* **YOUR GOAL**
Your answer should be the complete set of entries, transcribed exactly.
▼
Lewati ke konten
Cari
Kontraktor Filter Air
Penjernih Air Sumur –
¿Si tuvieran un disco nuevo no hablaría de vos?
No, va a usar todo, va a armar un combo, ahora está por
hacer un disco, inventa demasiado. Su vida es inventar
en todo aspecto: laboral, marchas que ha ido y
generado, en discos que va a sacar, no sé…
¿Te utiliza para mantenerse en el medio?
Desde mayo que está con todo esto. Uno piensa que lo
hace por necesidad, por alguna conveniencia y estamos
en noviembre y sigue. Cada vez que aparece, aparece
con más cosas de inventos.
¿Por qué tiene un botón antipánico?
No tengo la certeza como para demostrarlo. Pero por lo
▲
* **TASK RESPONSE**
Lewati ke konten
Cari
Kontraktor Filter Air
Penjernih Air Sumur –
¿Si tuvieran un disco nuevo no hablaría de vos?
No, va a usar todo, va a armar un combo, ahora está por
hacer un disco, inventa demasiado. Su vida es inventar
en todo aspecto: laboral, marchas que ha ido y
generado, en discos que va a sacar, no sé…
¿Te utiliza para mantenerse en el medio?
Desde mayo que está con todo esto. Uno piensa que lo
hace por necesidad, por alguna conveniencia y estamos
en noviembre y sigue. Cada vez que aparece, aparece
con más cosas de inventos.
¿Por qué tiene un botón antipánico?
No tengo la certeza como para demostrarlo. Pero por lo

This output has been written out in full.